▶ _Job 1_
Please copy the records word for word, everything from the line containing "of **50000** gal for the caption record." down to the end of the records, and leave the pictures out of your copy.

▶ _Excerpt to read_
===
As you probably gathered, I prefer the SSR. It sounds more mature and refined with better technical capabilities. Other aspects like design, shape, cable, and comfort are a bit more personal or preference driven.

TinHifi T2 (49.90 USD): The T2 has been a staple recommendation of mine since I first covered it way back in October of 2017. In this hobby, that is some pretty ridiculous staying power. The T2 earned it though thanks to excellent build quality and a neutral-leaning tune that was unlike pretty much anything else on the market, all at a price that most could comfortably afford. I think it's time to let the old dog retire though, as to my ears the SSR is a step up in many ways. Treble is smoother and tighter with just as much detail and none of the roughness, though the T2 provides more sparkle and general energy to the sound it outputs. The midrange is more forward and vocals more coherent out of the SSR, and instruments presented with more accurate timbre. Bass digs deeper, is tighter, faster, and overall more refined, though I'll give T2 the nod for texture. The T2 holds it's own when it comes to sound stage though, offering up an experience that is just as spacious and more even when it comes to width and depth. I'd say the imaging out of the T2 is a hair more accurate and laying a hint improved, though I find the SSR to better separate individual instruments.

When it comes to build both are very well done, though the T2 gets the edge. Fit and finish is better with less visible seams and a design that works just as well cable up as it does in a more traditional cable down setting. I love the cable on my original T2, but I get why it was replaced for later iterations. It is somewhat stiff, rough to the touch, and has a great memory for sharp bends and kinks. Newer versions come with a much more flexible and manageable cable, though one with less character. When it comes to fit the T2 has not developed a particularly favourable reputation in the community. Personally, I find it fine for a product of that design. Stability is okay and I don't have to constantly reseat it. Others were not so lucky. I suspect those who own both will find the fit of the SSR to be greatly superior.

I love the T2. It was a revelation and I hope it's never forgotten. That said, it is starting to show it's age next to products like the SSR and even Tin's own T2 Plus that was recently released. It's still better than 90% of the offerings in the price range though.
===
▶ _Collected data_
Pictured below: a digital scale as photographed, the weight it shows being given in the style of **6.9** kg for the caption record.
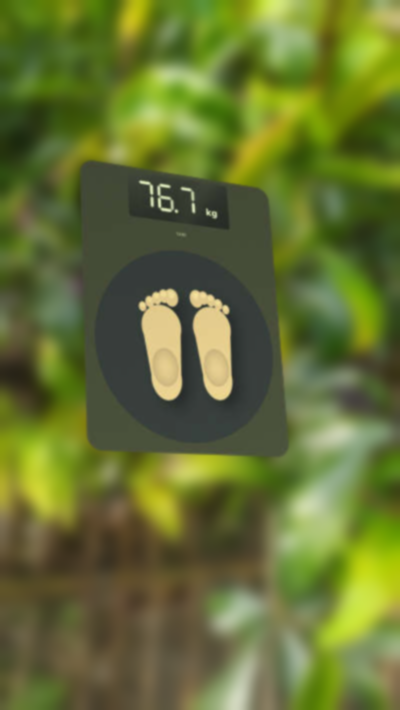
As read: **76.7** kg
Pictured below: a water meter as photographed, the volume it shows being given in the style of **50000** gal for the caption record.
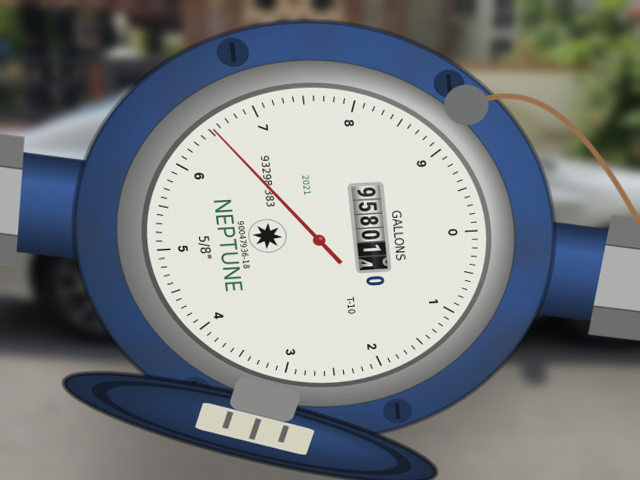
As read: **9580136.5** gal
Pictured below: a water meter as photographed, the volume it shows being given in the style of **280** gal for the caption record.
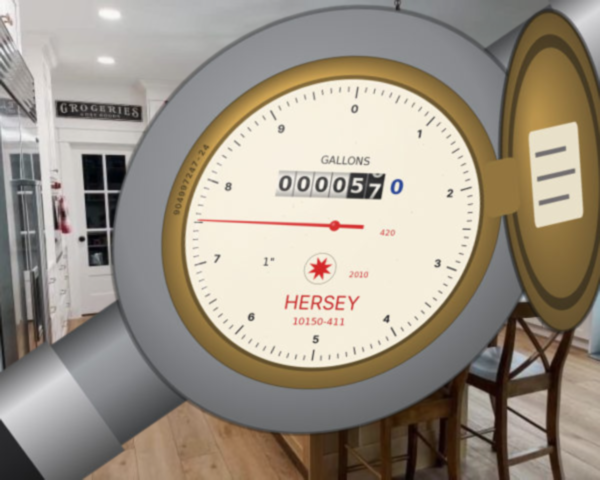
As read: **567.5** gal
===
▶ _Job 2_
According to the earphone comparison, when did the writer first cover the T2?

▶ _Answer space 1_
Pictured below: a water meter as photographed, the volume it shows being given in the style of **50000** gal for the caption record.
As read: **9580136.5** gal
Pictured below: a water meter as photographed, the volume it shows being given in the style of **280** gal for the caption record.
As read: **567.5** gal

▶ _Answer space 2_
October 2017.